Drop unnecessary columns

The 'compilation' column was demonstrated to have little value, the "image" and "thumbnail" columns link to images and are not a factor in this analysis. The "game_id" column can be replaced by using the index.
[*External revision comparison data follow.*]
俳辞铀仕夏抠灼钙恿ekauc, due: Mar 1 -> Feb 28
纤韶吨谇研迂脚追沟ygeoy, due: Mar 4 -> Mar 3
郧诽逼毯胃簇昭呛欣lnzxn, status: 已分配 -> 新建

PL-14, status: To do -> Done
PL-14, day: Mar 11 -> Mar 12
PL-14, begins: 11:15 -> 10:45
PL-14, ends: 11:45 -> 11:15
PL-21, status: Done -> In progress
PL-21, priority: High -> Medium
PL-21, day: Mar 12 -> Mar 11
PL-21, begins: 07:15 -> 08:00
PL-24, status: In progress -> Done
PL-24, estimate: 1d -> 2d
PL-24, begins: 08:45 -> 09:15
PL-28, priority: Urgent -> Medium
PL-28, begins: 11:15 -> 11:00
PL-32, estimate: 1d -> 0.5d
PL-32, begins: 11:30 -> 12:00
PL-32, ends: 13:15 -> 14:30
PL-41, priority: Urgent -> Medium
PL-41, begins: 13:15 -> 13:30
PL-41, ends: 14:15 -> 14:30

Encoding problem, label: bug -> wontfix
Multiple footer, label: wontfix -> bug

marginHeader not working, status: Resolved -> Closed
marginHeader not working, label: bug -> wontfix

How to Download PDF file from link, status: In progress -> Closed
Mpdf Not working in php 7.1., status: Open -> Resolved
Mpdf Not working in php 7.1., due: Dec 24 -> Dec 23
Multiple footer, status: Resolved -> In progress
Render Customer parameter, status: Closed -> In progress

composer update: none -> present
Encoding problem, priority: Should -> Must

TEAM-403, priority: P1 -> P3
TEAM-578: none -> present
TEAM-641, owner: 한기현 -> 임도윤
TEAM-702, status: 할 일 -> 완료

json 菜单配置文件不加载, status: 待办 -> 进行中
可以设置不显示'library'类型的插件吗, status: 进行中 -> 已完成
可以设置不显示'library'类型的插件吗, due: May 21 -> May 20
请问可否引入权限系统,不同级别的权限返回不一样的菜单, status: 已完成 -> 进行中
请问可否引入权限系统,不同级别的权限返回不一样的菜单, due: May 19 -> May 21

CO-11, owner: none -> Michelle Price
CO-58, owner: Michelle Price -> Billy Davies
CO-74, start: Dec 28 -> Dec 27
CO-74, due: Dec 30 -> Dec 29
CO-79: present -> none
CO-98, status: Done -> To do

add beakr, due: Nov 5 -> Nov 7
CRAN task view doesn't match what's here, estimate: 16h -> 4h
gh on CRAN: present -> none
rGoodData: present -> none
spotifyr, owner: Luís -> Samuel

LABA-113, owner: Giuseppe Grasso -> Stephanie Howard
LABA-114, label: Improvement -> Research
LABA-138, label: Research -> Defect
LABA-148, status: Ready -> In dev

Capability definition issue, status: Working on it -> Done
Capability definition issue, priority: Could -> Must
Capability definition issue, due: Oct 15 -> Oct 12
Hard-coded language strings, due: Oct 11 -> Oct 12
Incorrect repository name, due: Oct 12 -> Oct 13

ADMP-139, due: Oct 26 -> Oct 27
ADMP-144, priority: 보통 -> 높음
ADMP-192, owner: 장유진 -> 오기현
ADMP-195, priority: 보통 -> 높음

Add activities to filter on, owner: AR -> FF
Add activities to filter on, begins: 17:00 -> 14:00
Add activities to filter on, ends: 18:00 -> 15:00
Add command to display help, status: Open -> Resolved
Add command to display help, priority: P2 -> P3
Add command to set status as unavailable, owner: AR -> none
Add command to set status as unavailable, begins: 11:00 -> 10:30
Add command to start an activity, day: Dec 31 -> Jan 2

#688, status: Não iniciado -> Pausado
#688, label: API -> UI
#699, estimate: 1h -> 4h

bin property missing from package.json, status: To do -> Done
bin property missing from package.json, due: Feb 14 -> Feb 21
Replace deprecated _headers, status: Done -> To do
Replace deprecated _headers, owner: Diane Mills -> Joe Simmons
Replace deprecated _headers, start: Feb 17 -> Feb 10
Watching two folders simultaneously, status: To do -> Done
df = df.drop(columns=["image", "thumbnail", "compilation", "game_id"])
df.head(3)

	description	max_players	max_playtime	min_age	min_players	min_playtime	name	playing_time	year_published	artist	category	designer	expansion	family	mechanic	publisher	average_rating	users_rated
0	Die Macher is a game about seven sequential po...	5	240	14	3	240	Die Macher	240	1986	Marcus Gschwendtner	Economic,Negotiation,Political	Karl-Heinz Schmiel	NaN	Country: Germany,Valley Games Classic Line	Area Control / Area Influence,Auction/Bidding,...	Hans im Glück Verlags-GmbH,Moskito Spiele,Vall...	7.66508	4498
1	Dragonmaster is a trick-taking card game based...	4	30	12	3	30	Dragonmaster	30	1981	Bob Pepper	Card Game,Fantasy	G. W. "Jerry" D'Arcey	NaN	Animals: Dragons	Trick-taking	E.S. Lowe,Milton Bradley	6.60815	478
2	Part of the Knizia tile-laying trilogy, Samura...	4	60	10	2	30	Samurai	60	1998	Franz Vohwinkel	Abstract Strategy,Medieval	Reiner Knizia	NaN	Asian Theme,Country: Japan,Knizia tile-laying ...	Area Control / Area Influence,Hand Management,...	999 Games,ABACUSSPIELE,Astrel Games,Ceilikan J...	7.44119	12019

Sample Analysis

What Categories appear most often?

df["category"].value_counts().head(10)

Wargame,World War II          449
Card Game                     438
Abstract Strategy             284
Napoleonic,Wargame            124
Economic                      116
Card Game,Fantasy             110
Dice                          107
American Civil War,Wargame     97
Modern Warfare,Wargame         89
Party Game                     77
Name: category, dtype: int64

What is the relationship between games' player numbers, reccomended minimum age, and the game's estimated length?

sns.pairplot(
    df,
    x_vars=["min_age", "min_players", "min_playtime"],
    y_vars="users_rated",
    height=7,
    aspect=0.7,
);

Preliminary analysis

Without digging into the data too much more it becomes apparent that there are some entries that were improperly entered e.g. having a minimum playtime of 60000 minutes. Otherwise we see some nice bell curves.